Sidi: a border story is El Cid by Arturo Pérez-Reverte . It is the novel in which the Spanish writer brings us closer to his own legendary and historical hero his own medieval Castilian Spanish? warrior.
Nothing about homelands nothing about Reconquista
Pérez-Reverte tells. Arturo Pérez-Reverte neither writes History nor pretends to : he imagines interprets invents rewrites the legend and uses what History knows about a Castilian infanzón from the th century to tell us what he wants to believe was the rise to CXB Directory leadership of frontier warriors. which starred a small nobleman from Burgos during the time when what was miscalled the Reconquista for a long time took place . A word Reconquista that neither appears in his dazzling book nor is it expected crossed out after the great almost historiographic analysis that the Spanish novelist perpetrates close to the historian's craft as much as he can and wants but guided by deep knowledge of the best narrative techniques. of the plotters of the fictions that interest us as fiction readers.
“ Sidi is a fictional story where with the freedom of the novelist I combine history legend and imagination. … There are many Ruy Díaz in the Spanish tradition and this is mine.”

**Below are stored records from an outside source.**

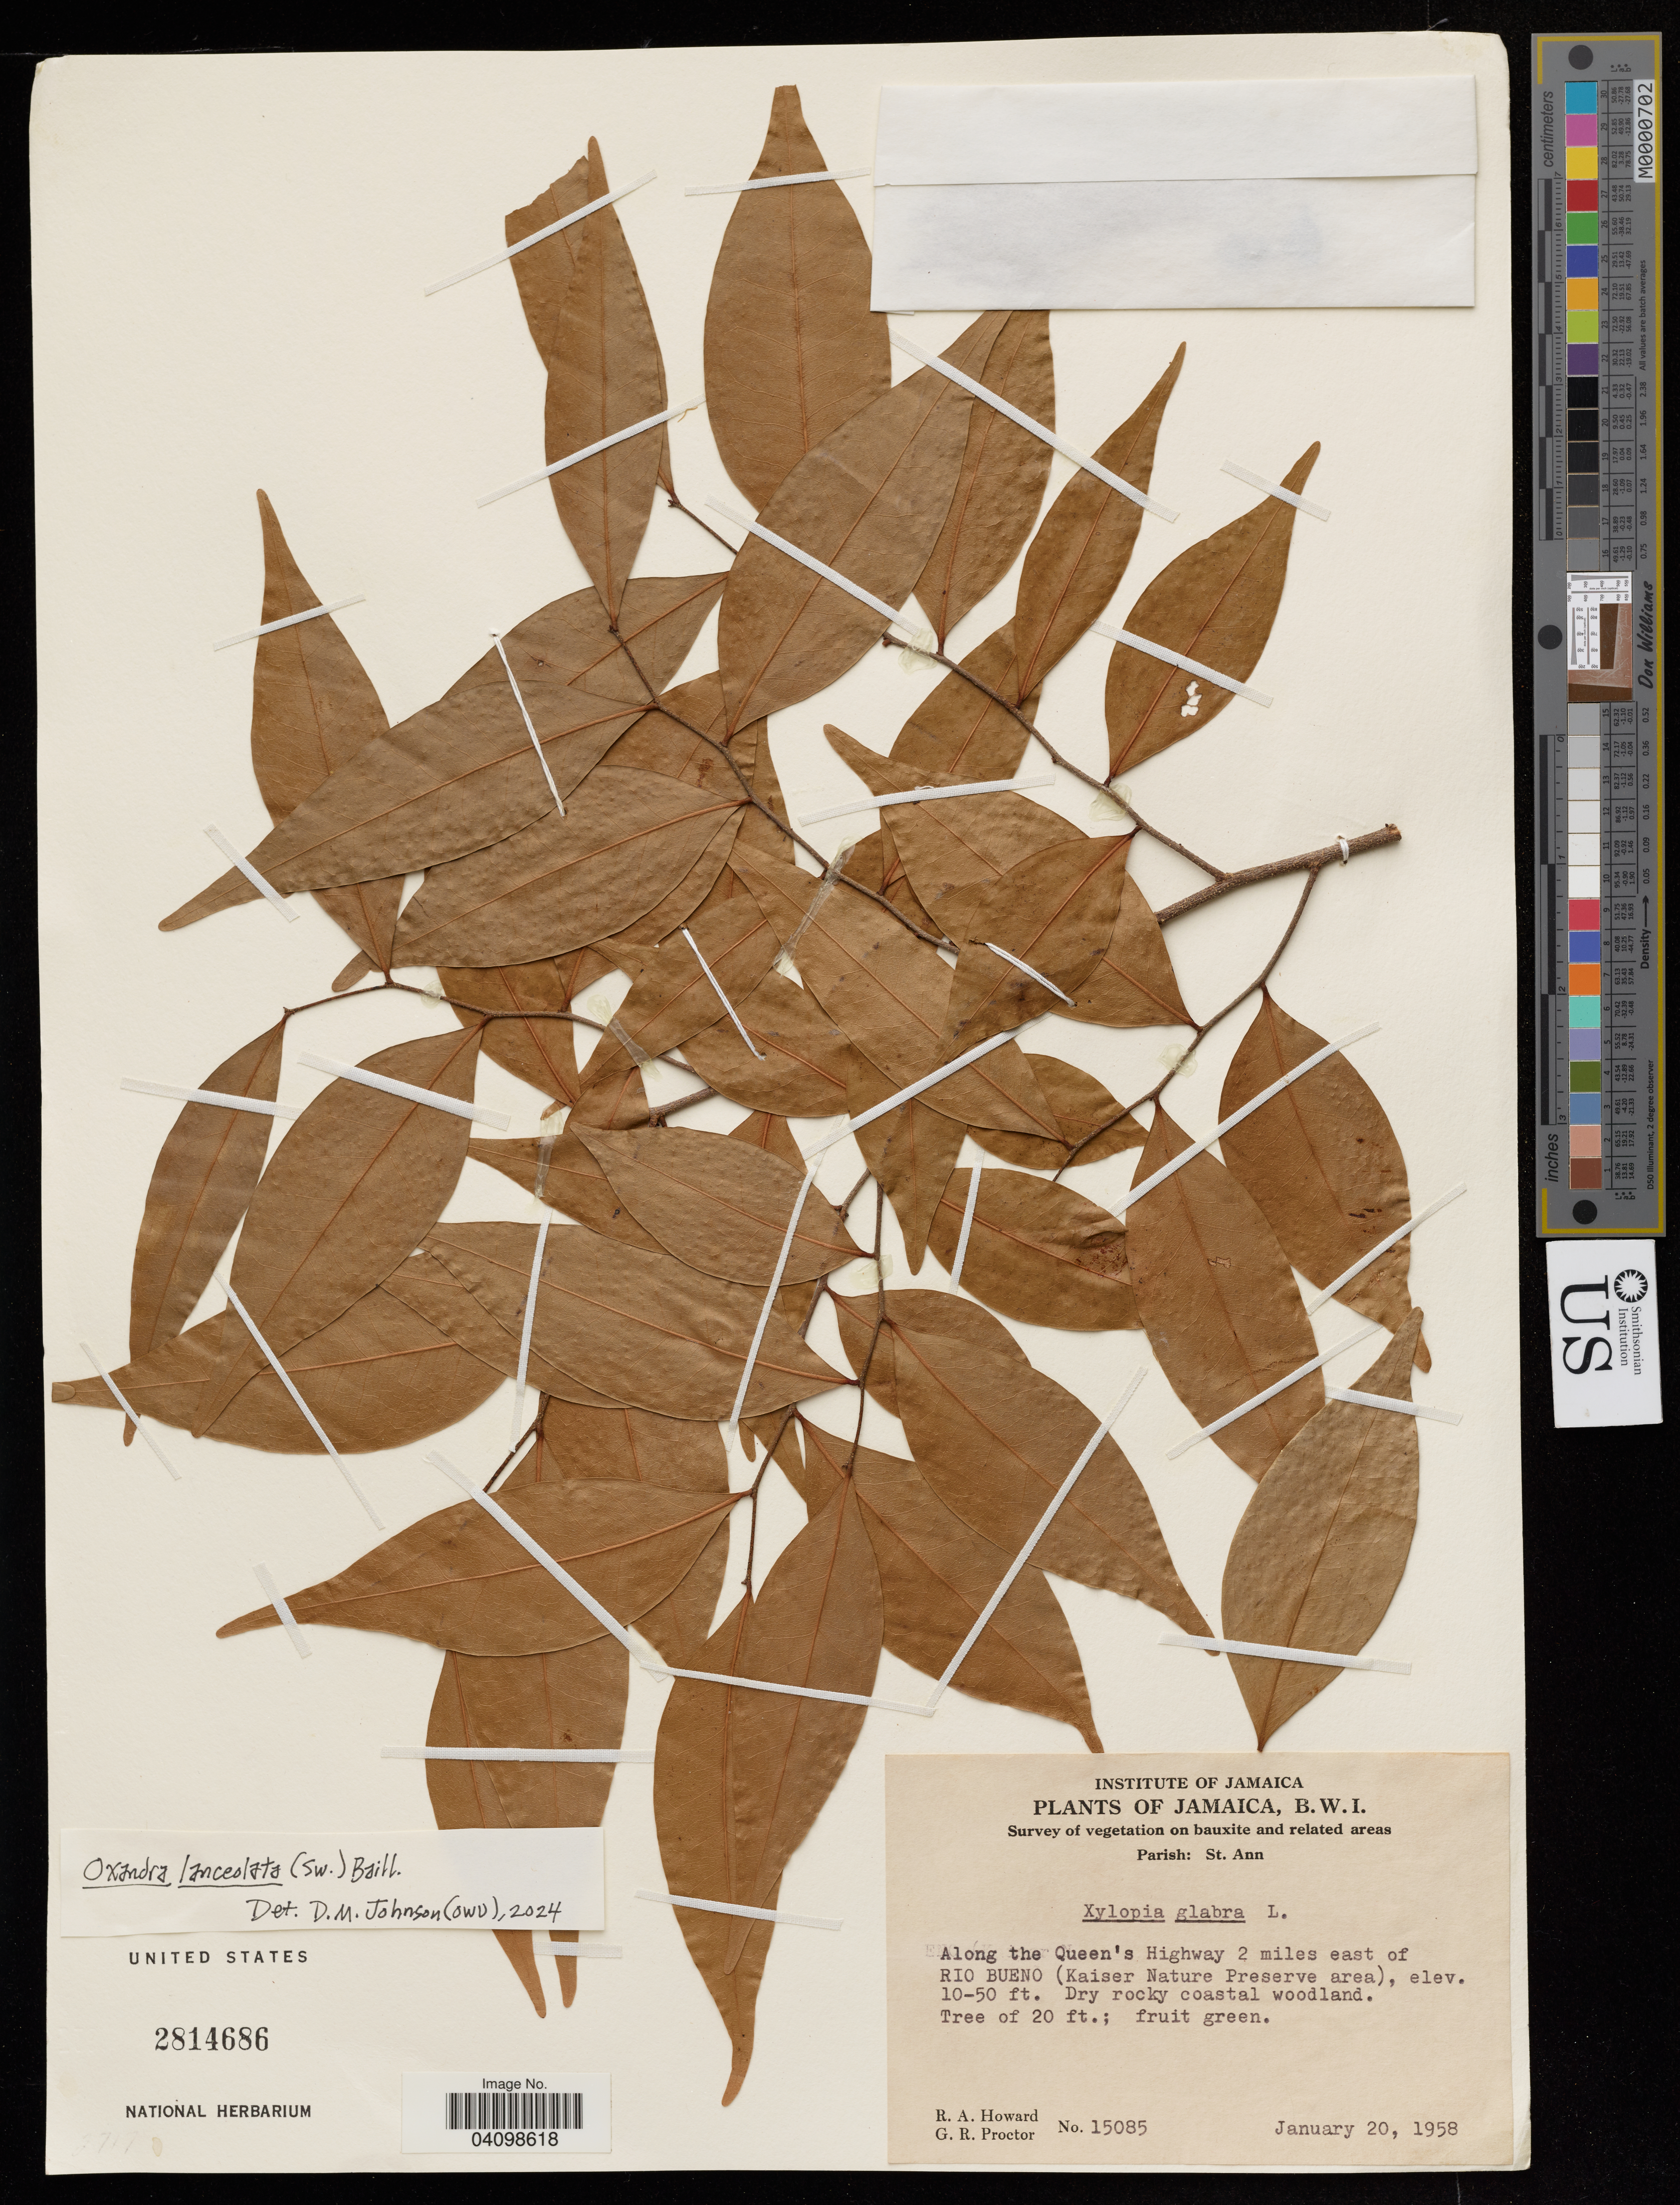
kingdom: Plantae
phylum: Tracheophyta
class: Magnoliopsida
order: Magnoliales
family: Annonaceae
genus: Oxandra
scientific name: Oxandra lanceolata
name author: (Sw.) Baill.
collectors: R. A. Howard & G. Proctor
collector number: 15085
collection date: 1958-01-20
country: Jamaica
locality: B.W.I. Along the Queen's Highway 2 miles east of RIO BUENO (Kaiser Nature Preserve area).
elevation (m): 3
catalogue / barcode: US 2814686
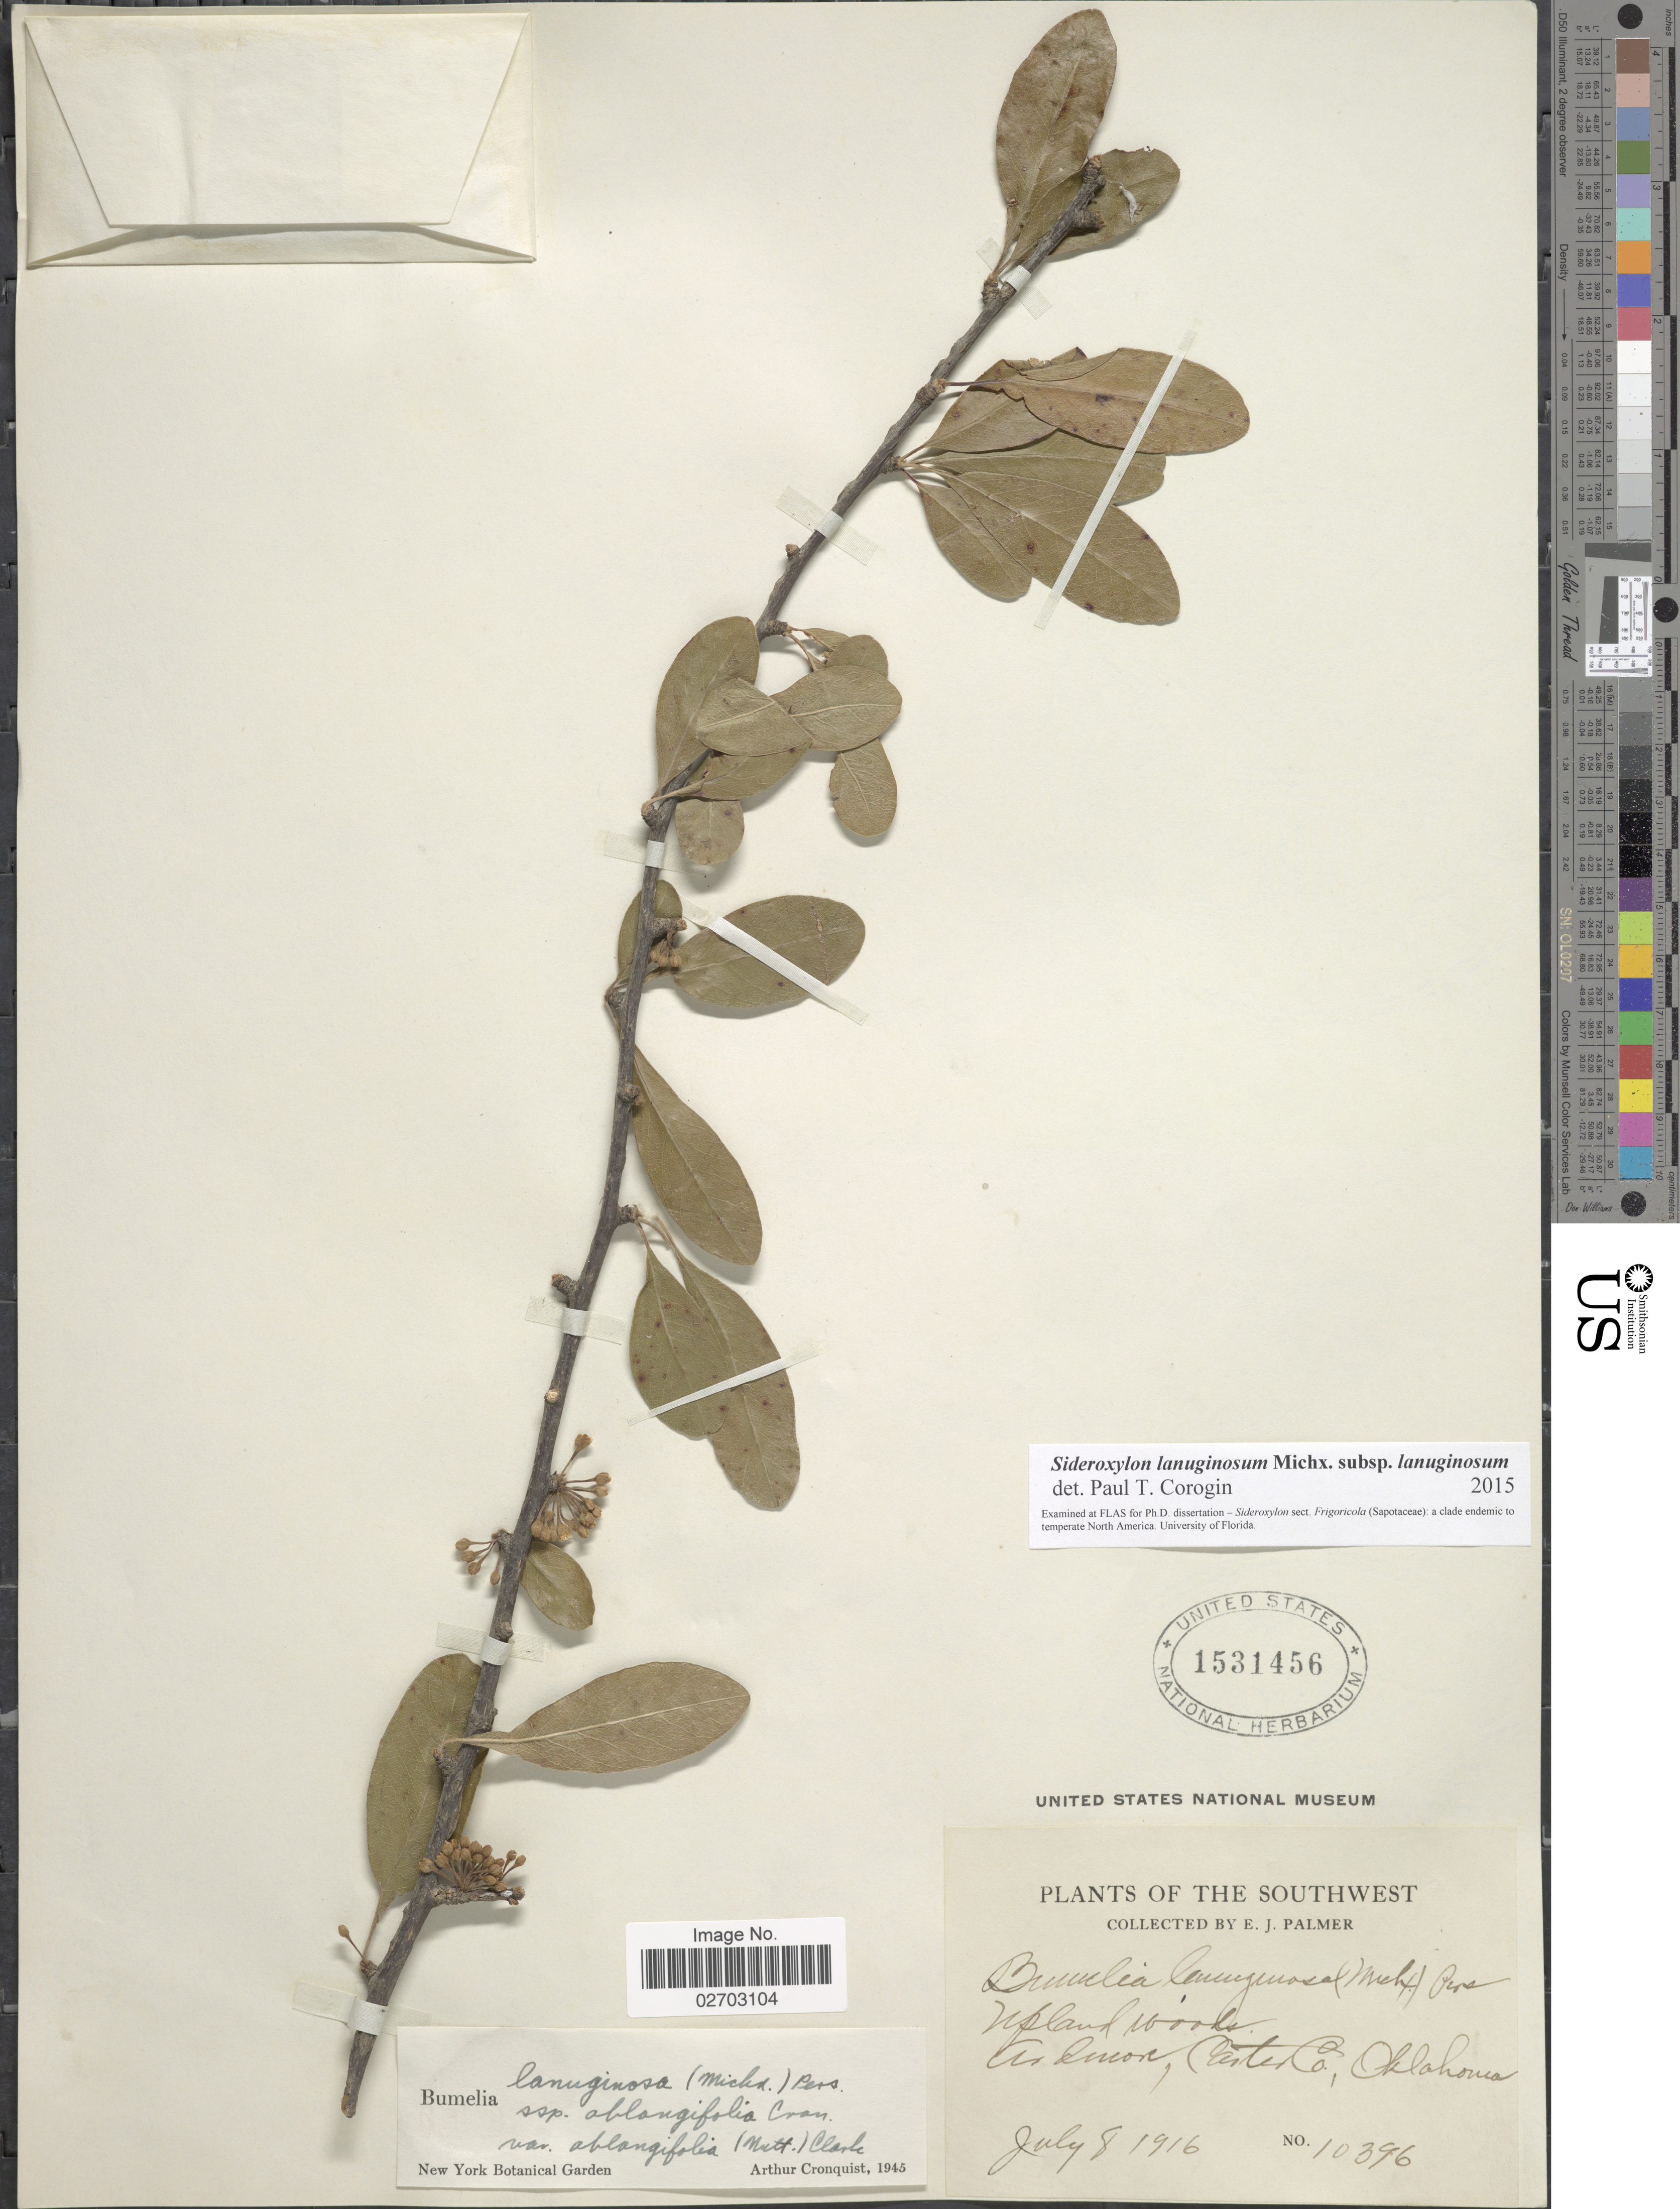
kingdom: Plantae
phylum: Tracheophyta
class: Magnoliopsida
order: Ericales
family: Sapotaceae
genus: Sideroxylon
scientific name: Sideroxylon lanuginosum subsp. lanuginosum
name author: Michx.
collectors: E. J. Palmer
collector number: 10396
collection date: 1916-07-08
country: United States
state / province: Oklahoma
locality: Southwest, Ardmore, Carter Co.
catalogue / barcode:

Everything seems to be born in the magnificent street of Pérez-Reverte in his childhood in his reading of El Cid de Zorrilla. It is not surprising that the novel opens with this quote:
José de Zorrilla The legend of the Cid
The protagonist of the novel published by Pérez-Reverte smelled like all his frontiersmen “of sweat metal and leather” and had literally grown up battling…
“in an extensive no man's land the border between Christian Castile and the Muslim kingdoms where some poor and desperate people—Christian settlers fleeing misery Mozarabic families fleeing from the south adventurers of various kinds—settled with small farms to plowing the land and raising some cattle with one hand on the farming implements and the other on the sword sleeping with one eye open and living while still alive with suspicion in the soul and Jesus Christ in the mouth.